**Exercise goal:** Look through the listing below and report the lines that have the word "size" in them.

**Study material:**
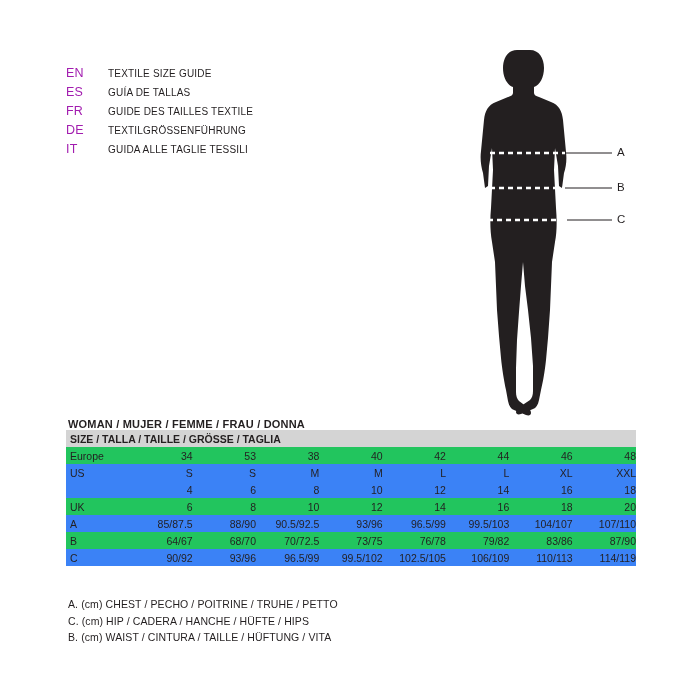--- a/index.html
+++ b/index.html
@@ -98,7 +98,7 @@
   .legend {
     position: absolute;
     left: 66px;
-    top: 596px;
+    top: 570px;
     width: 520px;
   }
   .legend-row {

...

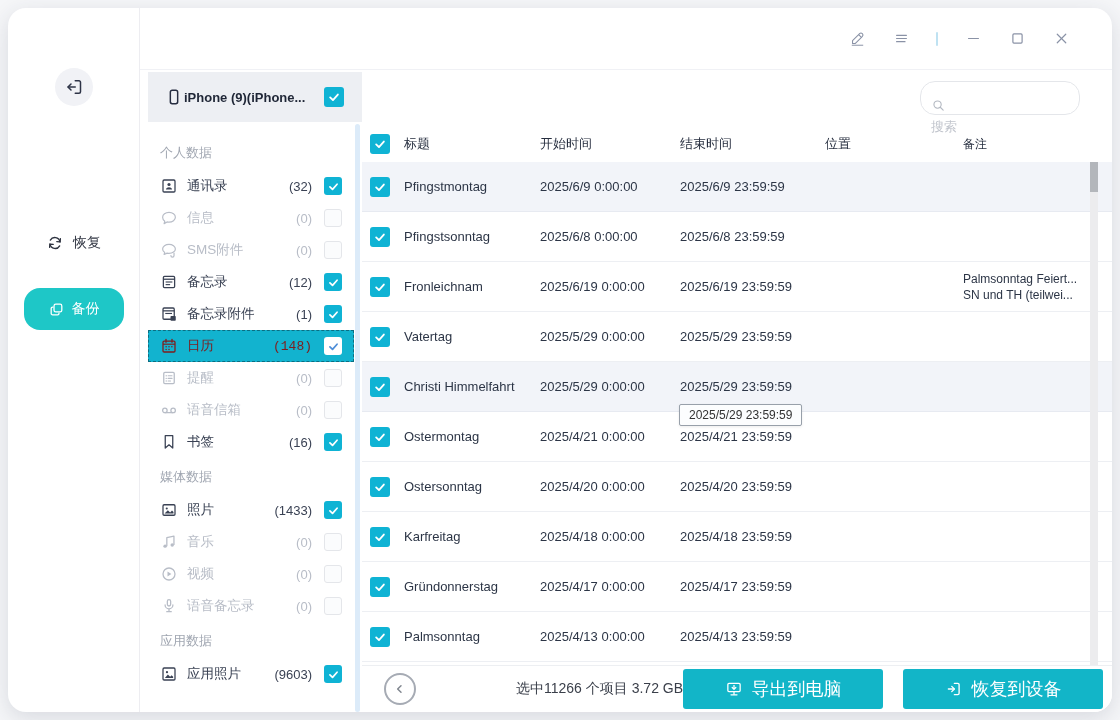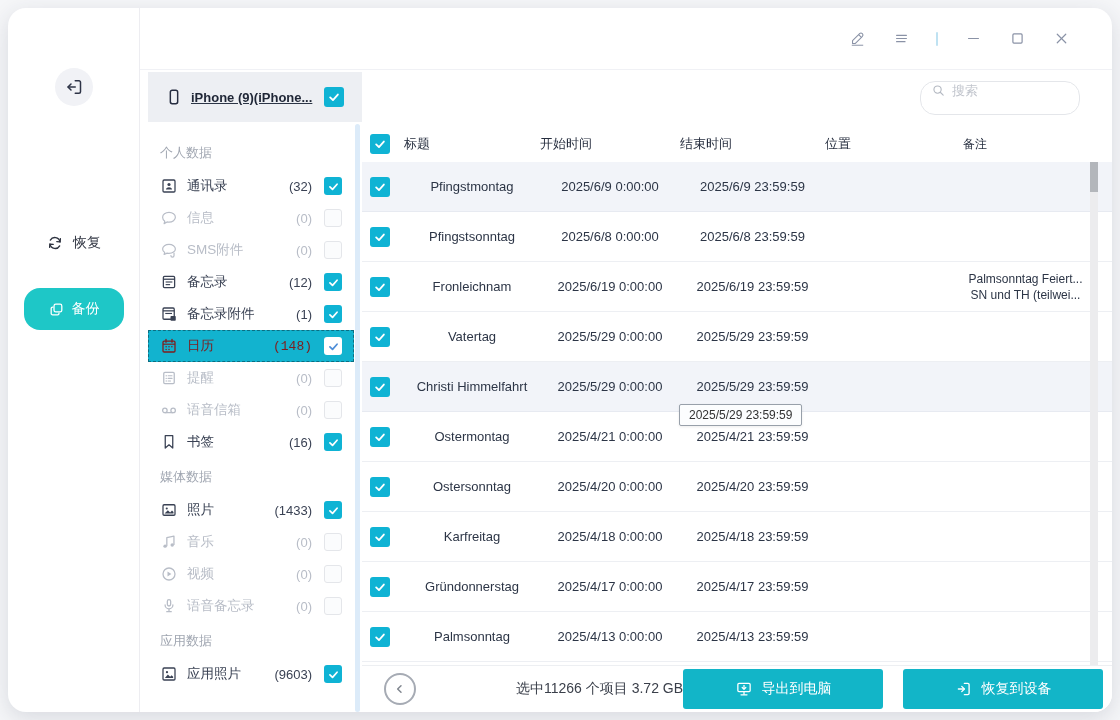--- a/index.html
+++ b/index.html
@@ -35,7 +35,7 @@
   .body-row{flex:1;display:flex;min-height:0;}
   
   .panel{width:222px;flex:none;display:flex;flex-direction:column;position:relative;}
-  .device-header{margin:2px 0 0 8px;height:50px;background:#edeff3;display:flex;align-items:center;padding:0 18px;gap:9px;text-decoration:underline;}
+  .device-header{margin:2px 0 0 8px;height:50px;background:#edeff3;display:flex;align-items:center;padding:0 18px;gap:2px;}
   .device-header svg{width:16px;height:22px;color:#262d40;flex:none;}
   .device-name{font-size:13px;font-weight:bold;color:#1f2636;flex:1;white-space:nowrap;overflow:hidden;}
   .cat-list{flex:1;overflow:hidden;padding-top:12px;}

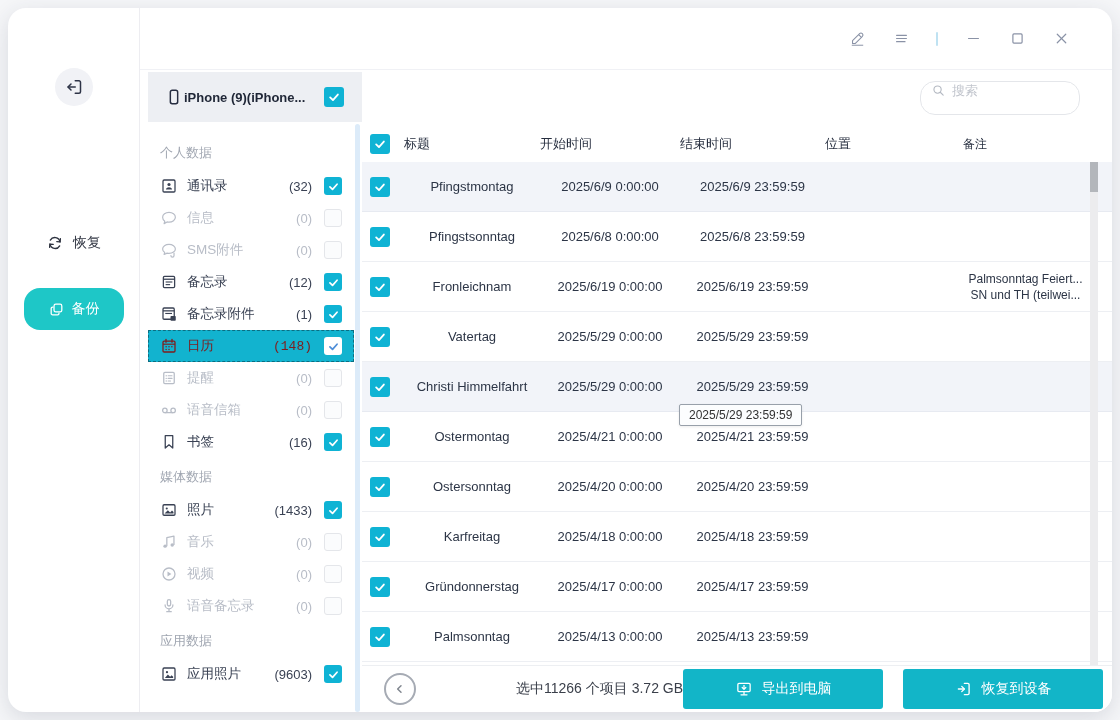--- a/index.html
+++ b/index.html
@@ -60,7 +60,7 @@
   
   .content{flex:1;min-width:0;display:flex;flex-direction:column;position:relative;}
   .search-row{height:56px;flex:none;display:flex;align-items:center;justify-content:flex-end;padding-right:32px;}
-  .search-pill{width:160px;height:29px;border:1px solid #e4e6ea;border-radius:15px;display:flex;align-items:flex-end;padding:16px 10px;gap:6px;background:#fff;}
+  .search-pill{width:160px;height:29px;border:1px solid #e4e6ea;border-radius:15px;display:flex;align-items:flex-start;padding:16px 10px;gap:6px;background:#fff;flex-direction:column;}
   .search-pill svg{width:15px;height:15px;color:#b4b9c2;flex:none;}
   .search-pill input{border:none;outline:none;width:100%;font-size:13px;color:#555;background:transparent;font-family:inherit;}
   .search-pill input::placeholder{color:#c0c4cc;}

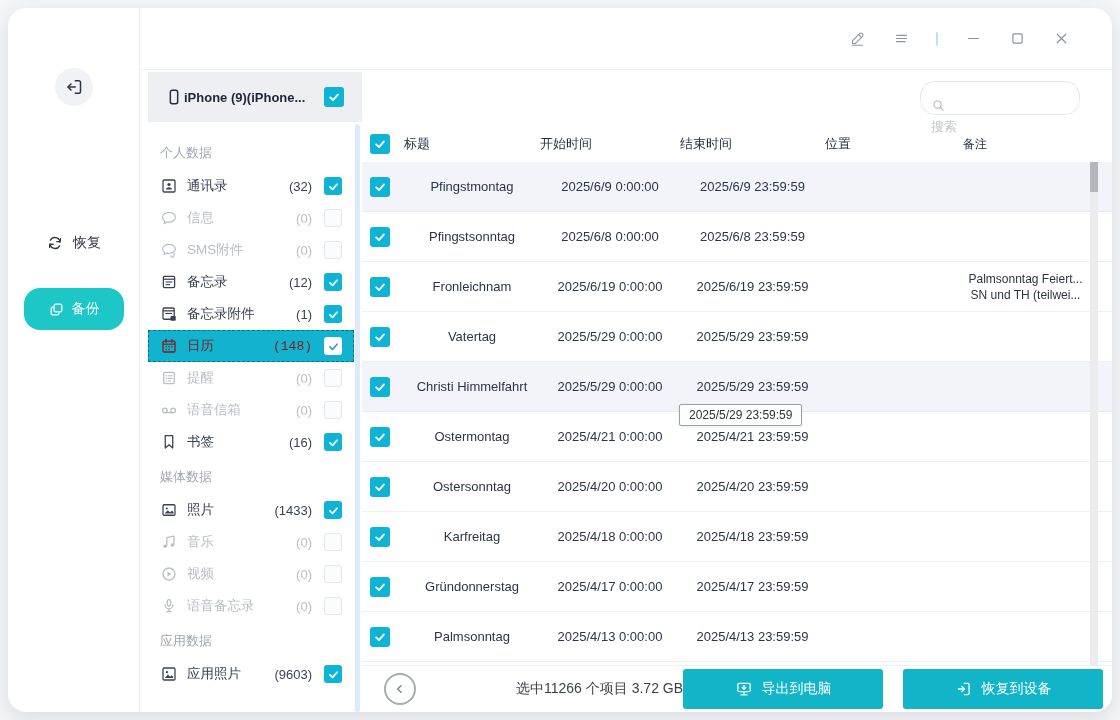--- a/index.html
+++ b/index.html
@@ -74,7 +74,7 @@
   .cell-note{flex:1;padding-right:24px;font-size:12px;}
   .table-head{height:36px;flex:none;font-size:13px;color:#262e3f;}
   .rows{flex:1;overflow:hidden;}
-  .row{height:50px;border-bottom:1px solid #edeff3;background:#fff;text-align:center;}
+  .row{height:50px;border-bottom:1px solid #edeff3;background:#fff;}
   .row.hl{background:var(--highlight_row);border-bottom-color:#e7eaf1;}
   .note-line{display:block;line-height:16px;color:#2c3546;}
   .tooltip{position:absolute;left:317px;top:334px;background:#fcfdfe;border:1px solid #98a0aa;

==

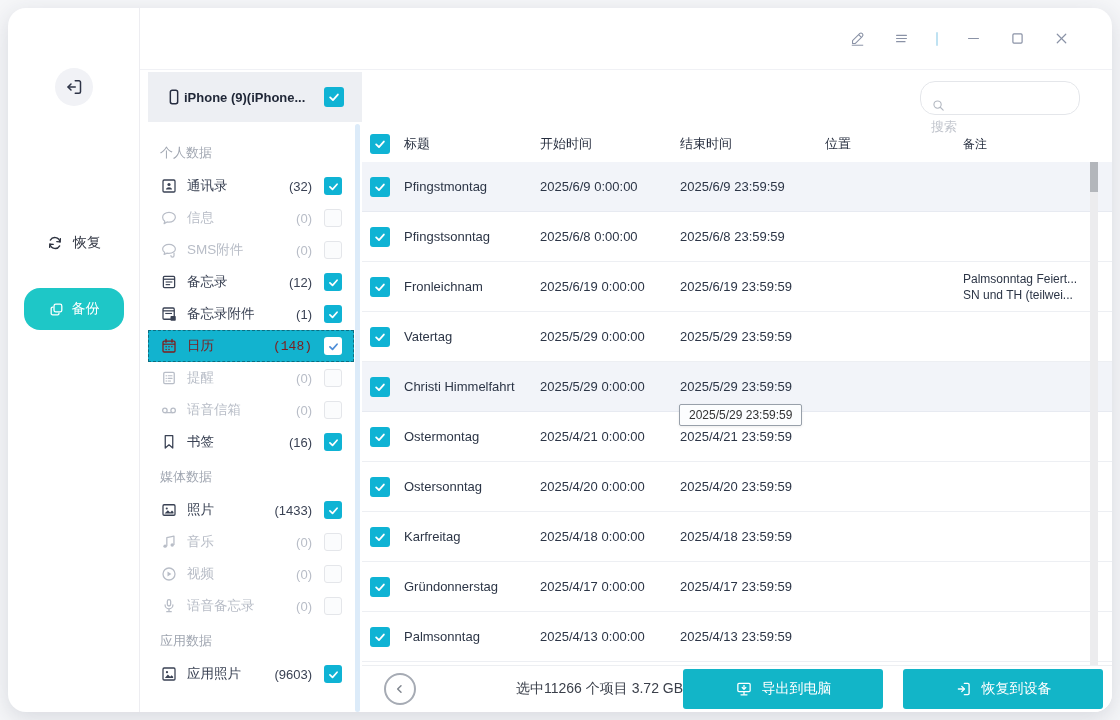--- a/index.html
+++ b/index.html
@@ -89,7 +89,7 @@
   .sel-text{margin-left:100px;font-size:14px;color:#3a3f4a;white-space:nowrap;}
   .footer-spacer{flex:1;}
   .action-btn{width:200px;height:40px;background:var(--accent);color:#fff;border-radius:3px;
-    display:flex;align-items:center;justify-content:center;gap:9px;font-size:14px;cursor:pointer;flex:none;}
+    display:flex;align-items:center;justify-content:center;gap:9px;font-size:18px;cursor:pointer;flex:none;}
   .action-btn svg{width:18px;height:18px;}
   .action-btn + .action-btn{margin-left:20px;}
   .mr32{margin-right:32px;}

**Response to the exercise:**
   .device-name{font-size:13px;font-weight:bold;color:#1f2636;flex:1;white-space:nowrap;overflow:hidden;}
   .search-pill input{border:none;outline:none;width:100%;font-size:13px;color:#555;background:transparent;font-family:inherit;}
   .cell-note{flex:1;padding-right:24px;font-size:12px;}
   .table-head{height:36px;flex:none;font-size:13px;color:#262e3f;}
   .sel-text{margin-left:100px;font-size:14px;color:#3a3f4a;white-space:nowrap;}
-    display:flex;align-items:center;justify-content:center;gap:9px;font-size:14px;cursor:pointer;flex:none;}
+    display:flex;align-items:center;justify-content:center;gap:9px;font-size:18px;cursor:pointer;flex:none;}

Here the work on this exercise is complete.